The right hand side of equation (\(\ref{pseudoinverse}\)) is called the Moore-Penrose pseudoinverse and is defined as:

\[ \mathbf{H}^{+} = \left( \mathbf{H}^T \mathbf{H} \right)^{-1} \mathbf{H}^T. \]

The solution to the least squares is then \(\hat{\mathbf{x}} = \mathbf{H}^+ \mathbf{y}\). If \(\mathbf{H}\) is an invertible square matrix, then \(\mathbf{H}^+ = \mathbf{H}^{-1} \left( \mathbf{H}^T \right)^{-1} \mathbf{H}^T = \mathbf{H}^{-1}\).

Rather than computing the matrix inversion, it is more efficient to use SVD. Since \(\mathbf{H}^T \mathbf{H} = \mathbf{V} \boldsymbol{\Sigma}^2 \mathbf{V}^T\), we have \(\left ( \mathbf{H}^T \mathbf{H} \right)^{-1} = \mathbf{V} \boldsymbol{\Sigma}^{-2} \mathbf{V}^T\). Then:

\[ \left( \mathbf{H}^T \mathbf{H} \right)^{-1} \mathbf{H}^T = \mathbf{V} \boldsymbol{\Sigma}^{-2} \mathbf{V}^T \mathbf{V} \boldsymbol{\Sigma} \mathbf{U}^T = \mathbf{V} \boldsymbol{\Sigma}^{-1} \mathbf{U}^T. \]

Hence, the optimal solution is:

\[ \hat{\mathbf{x}} = \mathbf{V} \boldsymbol{\Sigma}^{-1} \mathbf{U}^T \mathbf{y}. \]

Example - Polynomial Fitting

Suppose we have \(m\) pairs of data points \((a_1, \ b_1), \ldots, (a_m, \ b_m)\) and we'd like to fit a cubic polynomial:

\[ p(a) = b = x_0 + x_1 a + x_2 a^2 + x_3 a^3. \]

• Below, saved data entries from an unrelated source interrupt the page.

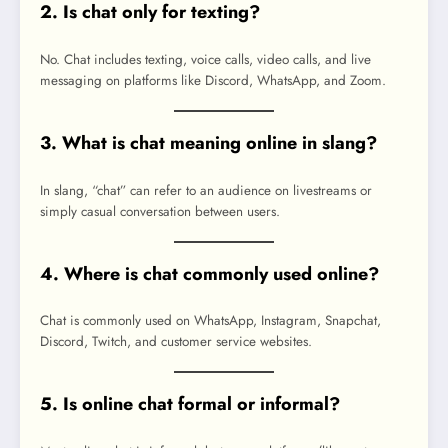
2. Is chat only for texting?
No. Chat includes texting, voice calls, video calls, and live
messaging on platforms like Discord, WhatsApp, and Zoom.
3. What is chat meaning online in slang?
In slang, “chat” can refer to an audience on livestreams or
simply casual conversation between users.
4. Where is chat commonly used online?
Chat is commonly used on WhatsApp, Instagram, Snapchat,
Discord, Twitch, and customer service websites.
5. Is online chat formal or informal?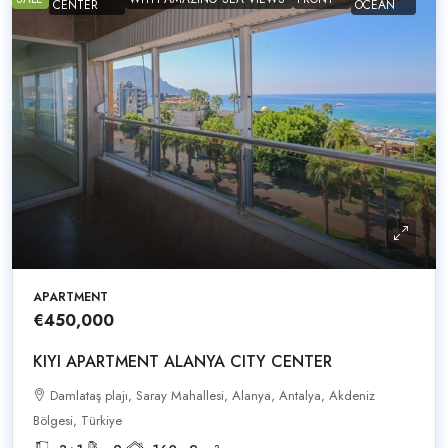
CENTER
OCEAN
APARTMENT
€450,000
KIYI APARTMENT ALANYA CITY CENTER
Damlataş plajı, Saray Mahallesi, Alanya, Antalya, Akdeniz
Bölgesi, Türkiye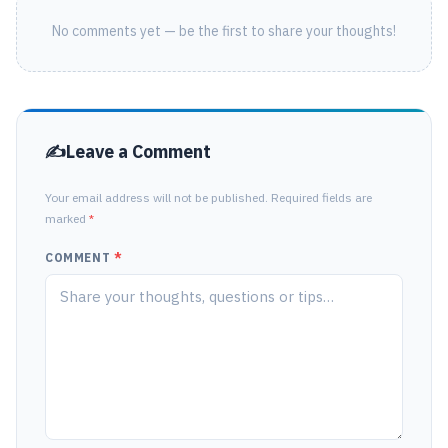
No comments yet — be the first to share your thoughts!
Leave a Comment
Your email address will not be published. Required fields are
marked
*
COMMENT
*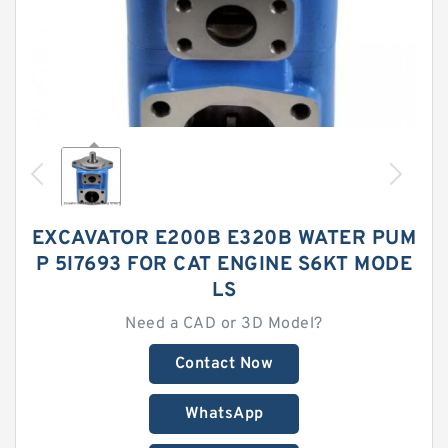
EXCAVATOR E200B E320B WATER PUM
P 5I7693 FOR CAT ENGINE S6KT MODE
LS
Need a CAD or 3D Model?
Contact Now
WhatsApp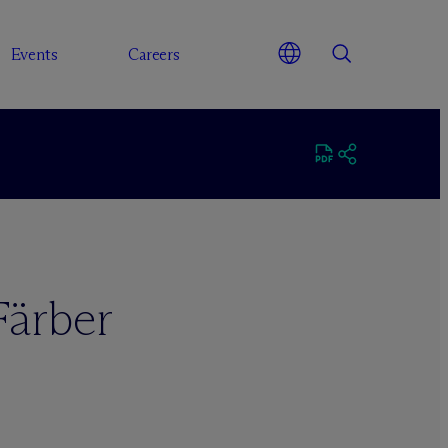
Events
Careers
Färber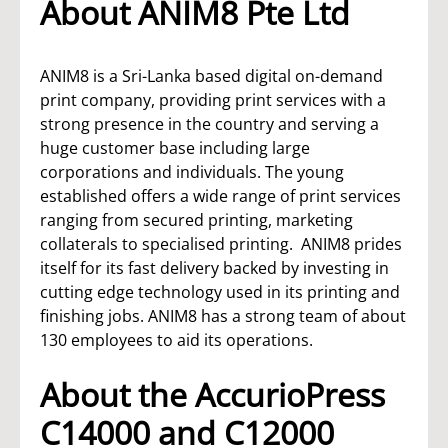
About ANIM8 Pte Ltd
ANIM8 is a Sri-Lanka based digital on-demand
print company, providing print services with a
strong presence in the country and serving a
huge customer base including large
corporations and individuals. The young
established offers a wide range of print services
ranging from secured printing, marketing
collaterals to specialised printing. ANIM8 prides
itself for its fast delivery backed by investing in
cutting edge technology used in its printing and
finishing jobs. ANIM8 has a strong team of about
130 employees to aid its operations.
About the AccurioPress
C14000 and C12000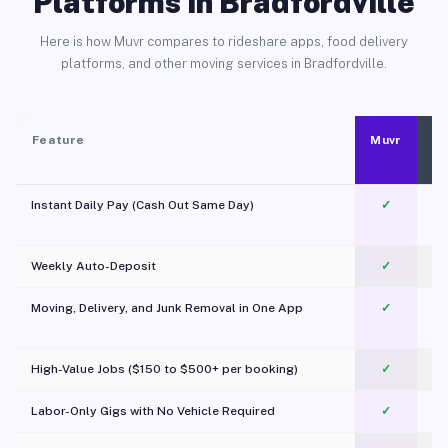
Platforms in Bradfordville
Here is how Muvr compares to rideshare apps, food delivery
platforms, and other moving services in Bradfordville.
Feature
Muvr
Instant Daily Pay (Cash Out Same Day)
✓
Weekly Auto-Deposit
✓
Moving, Delivery, and Junk Removal in One App
✓
c
High-Value Jobs ($150 to $500+ per booking)
✓
Labor-Only Gigs with No Vehicle Required
✓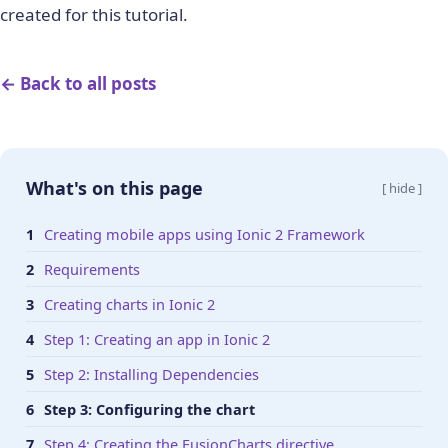
created for this tutorial.
← Back to all posts
What's on this page
[ hide ]
Creating mobile apps using Ionic 2 Framework
Requirements
Creating charts in Ionic 2
Step 1: Creating an app in Ionic 2
Step 2: Installing Dependencies
Step 3: Configuring the chart
Step 4: Creating the FusionCharts directive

The problem can be solved via least squares estimator. Let \(\mathbf{x} = \left[\begin{array}{ccc} x_0 & \ldots & x_3 \end{array} \right]\) be the coefficients of \(p(a)\). The residual can be written as:

\[ \begin{align} r(\mathbf{x}) &= \left[ \begin{array}{c} p(a_1) - b_1 \\ \vdots \\ p(a_m) - b_m \end{array} \right] = \left[ \begin{array}{c} p(a_1) \\ \vdots \\ p(a_m) \end{array} \right] - \left[ \begin{array}{c} b_1 \\ \vdots \\ b_m \end{array} \right] = \left[ \begin{array}{c} x_0 + x_1 a_1 + x_2 a^2_1 + x_3 a^3_1 \\ \vdots \\ x_0 + x_1 a_m + x_2 a^2_m + x_3 a^3_m \end{array} \right] - \left[ \begin{array}{c} b_1 \\ \vdots \\ b_m \end{array} \right] \\ &= \left[ \begin{array}{cccc} 1 & a_1 & a^2_1 & a^3_1 \\ \vdots & \ddots & \ddots & \vdots \\ 1 & a_m & a^2_m & a^3_m \end{array} \right] \left[ \begin{array}{c} x_0 \\ x_1 \\ x_2 \\ x_3 \end{array} \right] - \left[ \begin{array}{c} b_1 \\ \vdots \\ b_m \end{array} \right] \\ &= \mathbf{A} \mathbf{x} - \mathbf{b}. \end{align} \]

The matrix \(\mathbf{A}\) is called the Vandermonde matrix.